New figures from the interim report show that in 2020, the average weekly price for an independent foster care placement was around £820.

The CMA is due to publish its final report in March, alongside the Care Review findings. The reforms put forward in these key reports could remake the fostering landscape assuming policymakers stick to their word of acting on the recommendations in full.

ADCS VIEW
REVIEWS MUST CREATE CONDITIONS FOR MORE FOSTER CARE PLACES

By Charlotte Ramsden, ADCS president 2021/22

Throughout the pandemic we’ve read about the doctors, nurses and staff in education settings going above and beyond to deliver essential services. Foster carers should be mentioned too. They, like social workers, residential care workers and countless others, continue to provide vital support to the children and young people they care for in these exceptional times.
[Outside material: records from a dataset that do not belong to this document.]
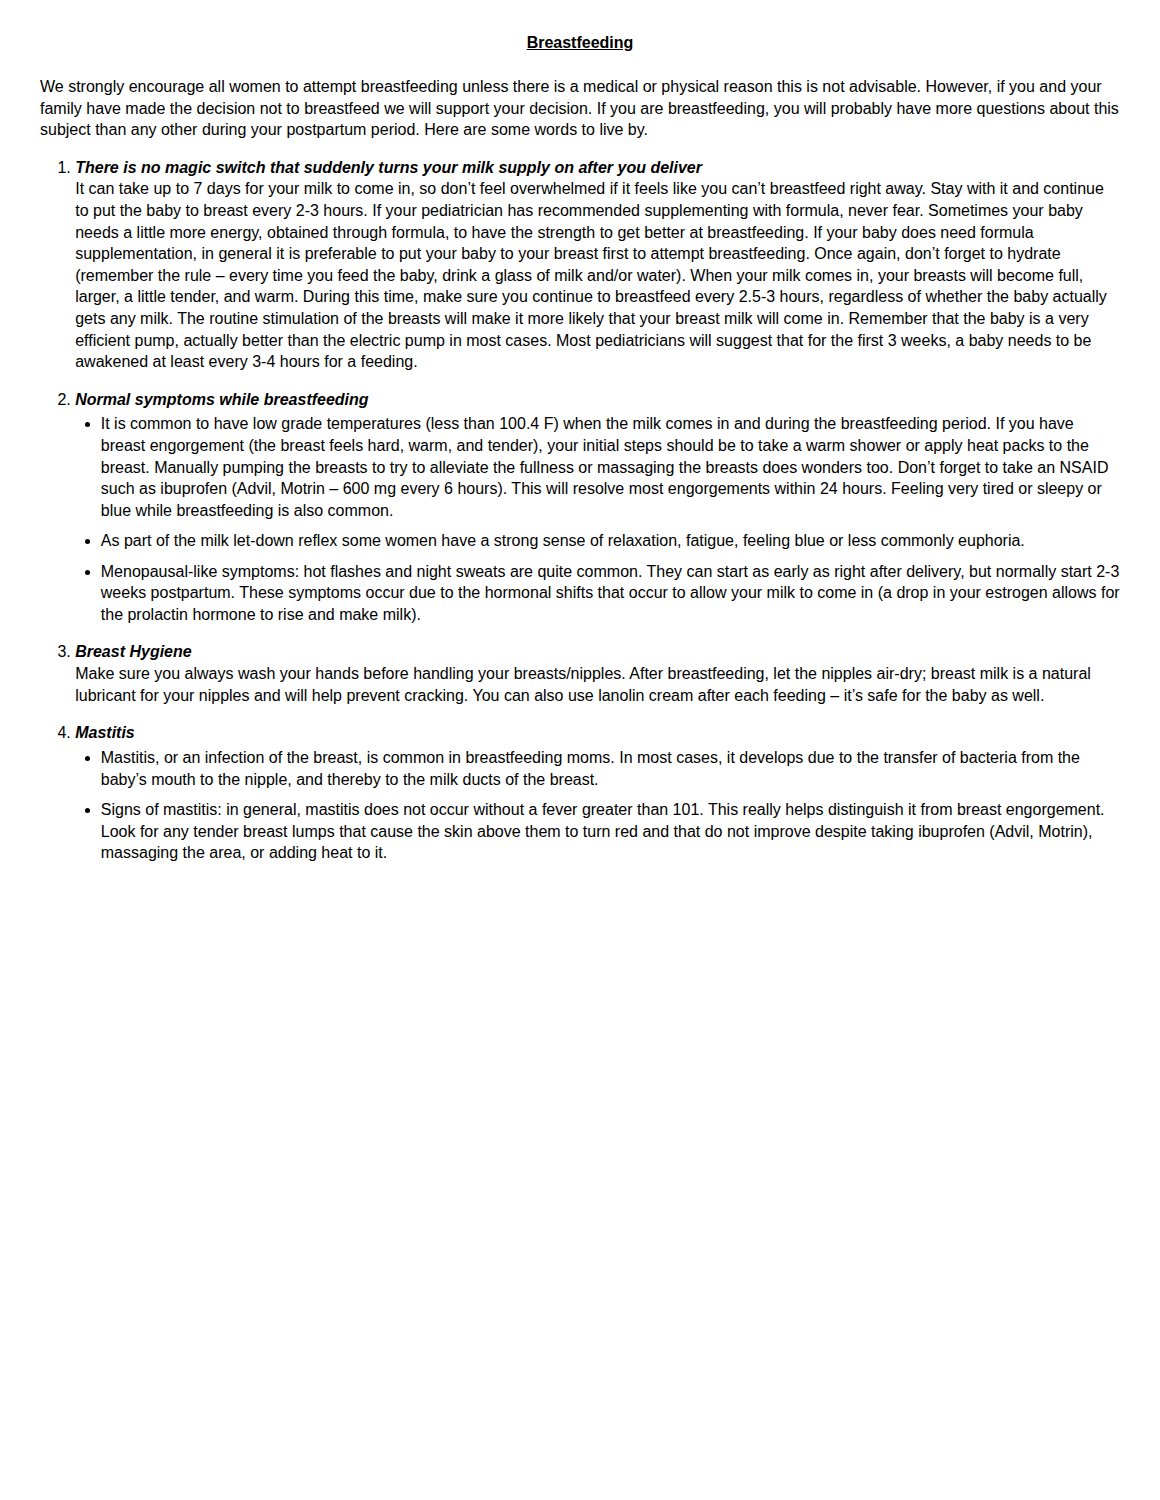Breastfeeding
We strongly encourage all women to attempt breastfeeding unless there is a medical or physical reason this is not advisable. However, if you and your family have made the decision not to breastfeed we will support your decision. If you are breastfeeding, you will probably have more questions about this subject than any other during your postpartum period. Here are some words to live by.
There is no magic switch that suddenly turns your milk supply on after you deliver
It can take up to 7 days for your milk to come in, so don’t feel overwhelmed if it feels like you can’t breastfeed right away. Stay with it and continue to put the baby to breast every 2-3 hours. If your pediatrician has recommended supplementing with formula, never fear. Sometimes your baby needs a little more energy, obtained through formula, to have the strength to get better at breastfeeding. If your baby does need formula supplementation, in general it is preferable to put your baby to your breast first to attempt breastfeeding. Once again, don’t forget to hydrate (remember the rule – every time you feed the baby, drink a glass of milk and/or water). When your milk comes in, your breasts will become full, larger, a little tender, and warm. During this time, make sure you continue to breastfeed every 2.5-3 hours, regardless of whether the baby actually gets any milk. The routine stimulation of the breasts will make it more likely that your breast milk will come in. Remember that the baby is a very efficient pump, actually better than the electric pump in most cases. Most pediatricians will suggest that for the first 3 weeks, a baby needs to be awakened at least every 3-4 hours for a feeding.
Normal symptoms while breastfeeding
It is common to have low grade temperatures (less than 100.4 F) when the milk comes in and during the breastfeeding period. If you have breast engorgement (the breast feels hard, warm, and tender), your initial steps should be to take a warm shower or apply heat packs to the breast. Manually pumping the breasts to try to alleviate the fullness or massaging the breasts does wonders too. Don’t forget to take an NSAID such as ibuprofen (Advil, Motrin – 600 mg every 6 hours). This will resolve most engorgements within 24 hours. Feeling very tired or sleepy or blue while breastfeeding is also common.
As part of the milk let-down reflex some women have a strong sense of relaxation, fatigue, feeling blue or less commonly euphoria.
Menopausal-like symptoms: hot flashes and night sweats are quite common. They can start as early as right after delivery, but normally start 2-3 weeks postpartum. These symptoms occur due to the hormonal shifts that occur to allow your milk to come in (a drop in your estrogen allows for the prolactin hormone to rise and make milk).
Breast Hygiene
Make sure you always wash your hands before handling your breasts/nipples. After breastfeeding, let the nipples air-dry; breast milk is a natural lubricant for your nipples and will help prevent cracking. You can also use lanolin cream after each feeding – it’s safe for the baby as well.
Mastitis
Mastitis, or an infection of the breast, is common in breastfeeding moms. In most cases, it develops due to the transfer of bacteria from the baby’s mouth to the nipple, and thereby to the milk ducts of the breast.
Signs of mastitis: in general, mastitis does not occur without a fever greater than 101. This really helps distinguish it from breast engorgement. Look for any tender breast lumps that cause the skin above them to turn red and that do not improve despite taking ibuprofen (Advil, Motrin), massaging the area, or adding heat to it.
For most children and young people who cannot live with their own families, foster care provides them with a family environment in which they can thrive. This may be for a short period or on a longer-term basis. Foster care can be the right route to permanence for some children but we are yet to see it given the same national policy attention and investment as adoption, despite these children having similar needs to those who are adopted.

The spotlight is well and truly on the care system with the forthcoming publications of the independent Care Review and the Competition and Markets Authority’s (CMA) study into children’s social care. Both the review and CMA study have pressing issues to contend with which stand in the way of securing the best outcomes for children and young people in care. There is much to be celebrated: care can and does change lives, but both pieces of work must not shy away from challenging the parts of the system that simply aren’t working for children and that stand in the way of local authorities meeting our statutory duties. For example, local authorities have a responsibility to ensure a range of placements are available locally but there is a shortage across all types, particularly for children with the most complex needs.
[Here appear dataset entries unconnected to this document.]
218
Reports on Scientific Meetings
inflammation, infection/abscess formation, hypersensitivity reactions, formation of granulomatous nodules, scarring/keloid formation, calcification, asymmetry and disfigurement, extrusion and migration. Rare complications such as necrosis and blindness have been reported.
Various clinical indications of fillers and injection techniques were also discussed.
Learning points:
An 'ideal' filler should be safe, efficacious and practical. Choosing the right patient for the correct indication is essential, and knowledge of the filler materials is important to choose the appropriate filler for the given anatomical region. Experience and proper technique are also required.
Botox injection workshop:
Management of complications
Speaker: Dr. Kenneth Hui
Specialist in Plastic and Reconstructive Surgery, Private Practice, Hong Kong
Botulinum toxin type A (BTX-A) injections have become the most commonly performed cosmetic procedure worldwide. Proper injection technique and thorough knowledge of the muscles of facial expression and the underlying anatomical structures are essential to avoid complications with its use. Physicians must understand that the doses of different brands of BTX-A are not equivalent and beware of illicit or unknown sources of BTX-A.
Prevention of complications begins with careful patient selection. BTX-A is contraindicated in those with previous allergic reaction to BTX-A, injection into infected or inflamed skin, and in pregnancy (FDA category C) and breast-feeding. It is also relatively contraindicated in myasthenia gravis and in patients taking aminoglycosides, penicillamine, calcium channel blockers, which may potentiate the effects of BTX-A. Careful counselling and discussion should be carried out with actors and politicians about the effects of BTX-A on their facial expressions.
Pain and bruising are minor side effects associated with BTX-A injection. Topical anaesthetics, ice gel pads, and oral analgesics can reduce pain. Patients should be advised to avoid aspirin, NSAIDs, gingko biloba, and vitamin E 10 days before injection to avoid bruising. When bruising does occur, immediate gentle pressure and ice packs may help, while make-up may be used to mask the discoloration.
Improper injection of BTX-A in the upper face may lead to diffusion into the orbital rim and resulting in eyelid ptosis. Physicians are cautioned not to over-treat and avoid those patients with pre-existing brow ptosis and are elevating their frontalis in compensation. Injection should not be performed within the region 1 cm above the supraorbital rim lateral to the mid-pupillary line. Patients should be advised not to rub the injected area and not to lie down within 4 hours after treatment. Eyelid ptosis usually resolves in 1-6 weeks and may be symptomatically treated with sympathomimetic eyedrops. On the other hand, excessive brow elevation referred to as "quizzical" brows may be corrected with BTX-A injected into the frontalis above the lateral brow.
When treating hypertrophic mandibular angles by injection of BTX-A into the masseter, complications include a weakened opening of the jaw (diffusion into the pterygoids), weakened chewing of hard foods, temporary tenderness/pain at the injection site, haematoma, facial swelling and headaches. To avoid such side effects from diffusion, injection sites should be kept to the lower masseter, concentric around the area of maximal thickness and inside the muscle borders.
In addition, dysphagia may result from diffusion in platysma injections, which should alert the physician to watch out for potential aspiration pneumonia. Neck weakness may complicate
The challenge of recruiting enough fosters carers is significant. For many years ADCS has called for a national recruitment and retention campaign, funded by government, to encourage more foster carers to come forward. A national campaign would complement local campaigns being run by local authorities. This is the only way to ensure the right foster home is available at the right time for every child who needs it. A bigger pool of foster carers means more placement choice which can only be a good thing for children.
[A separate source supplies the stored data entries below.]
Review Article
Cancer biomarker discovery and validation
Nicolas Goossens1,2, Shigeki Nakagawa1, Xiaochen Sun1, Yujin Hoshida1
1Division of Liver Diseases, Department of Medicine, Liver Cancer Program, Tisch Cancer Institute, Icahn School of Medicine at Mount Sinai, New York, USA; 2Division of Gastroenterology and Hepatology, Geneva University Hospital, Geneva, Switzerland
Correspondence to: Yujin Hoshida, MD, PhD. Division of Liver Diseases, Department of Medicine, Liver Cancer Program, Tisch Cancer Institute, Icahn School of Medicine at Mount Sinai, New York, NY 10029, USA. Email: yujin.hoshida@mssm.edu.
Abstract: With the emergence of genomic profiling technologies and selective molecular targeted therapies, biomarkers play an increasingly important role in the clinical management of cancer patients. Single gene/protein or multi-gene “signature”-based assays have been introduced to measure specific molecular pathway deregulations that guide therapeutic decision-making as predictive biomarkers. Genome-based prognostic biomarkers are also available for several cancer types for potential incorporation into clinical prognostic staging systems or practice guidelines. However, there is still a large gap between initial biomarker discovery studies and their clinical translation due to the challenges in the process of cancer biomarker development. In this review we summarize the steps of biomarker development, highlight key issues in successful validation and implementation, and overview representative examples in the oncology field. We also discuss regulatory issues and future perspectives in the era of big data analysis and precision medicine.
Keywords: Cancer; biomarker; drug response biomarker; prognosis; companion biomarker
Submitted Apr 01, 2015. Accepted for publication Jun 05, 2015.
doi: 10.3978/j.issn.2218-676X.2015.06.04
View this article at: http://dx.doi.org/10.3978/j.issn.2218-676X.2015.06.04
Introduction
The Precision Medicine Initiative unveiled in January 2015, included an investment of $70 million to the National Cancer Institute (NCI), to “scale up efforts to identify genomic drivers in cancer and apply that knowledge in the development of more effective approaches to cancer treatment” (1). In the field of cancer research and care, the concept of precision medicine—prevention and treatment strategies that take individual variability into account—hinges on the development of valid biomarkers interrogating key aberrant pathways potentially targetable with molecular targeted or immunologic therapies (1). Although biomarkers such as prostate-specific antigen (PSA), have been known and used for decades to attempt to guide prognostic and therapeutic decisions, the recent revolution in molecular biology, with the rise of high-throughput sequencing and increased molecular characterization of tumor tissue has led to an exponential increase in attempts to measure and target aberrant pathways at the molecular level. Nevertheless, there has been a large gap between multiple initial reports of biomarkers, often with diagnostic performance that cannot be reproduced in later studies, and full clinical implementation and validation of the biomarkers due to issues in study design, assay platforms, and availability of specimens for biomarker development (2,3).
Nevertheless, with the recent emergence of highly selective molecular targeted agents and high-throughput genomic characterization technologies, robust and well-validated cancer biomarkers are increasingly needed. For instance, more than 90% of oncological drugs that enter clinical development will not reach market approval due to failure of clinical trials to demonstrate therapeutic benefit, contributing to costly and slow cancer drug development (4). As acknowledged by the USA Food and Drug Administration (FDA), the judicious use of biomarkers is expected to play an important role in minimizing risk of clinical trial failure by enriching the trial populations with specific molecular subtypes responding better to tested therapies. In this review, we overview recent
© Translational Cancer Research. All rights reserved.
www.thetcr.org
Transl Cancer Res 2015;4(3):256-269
In addition to these sufficiency issues, ADCS members are concerned about significant profits being made from fostering by a small number of organisations. Local authorities are the sole purchasers of these places and when demand for places rises so do costs. Tough decisions then need to be made about the services we can provide. However, vulnerable children are most adversely affected by these practices because money is being taken out of the system which could otherwise be reinvested into improving their outcomes. This cannot be justified.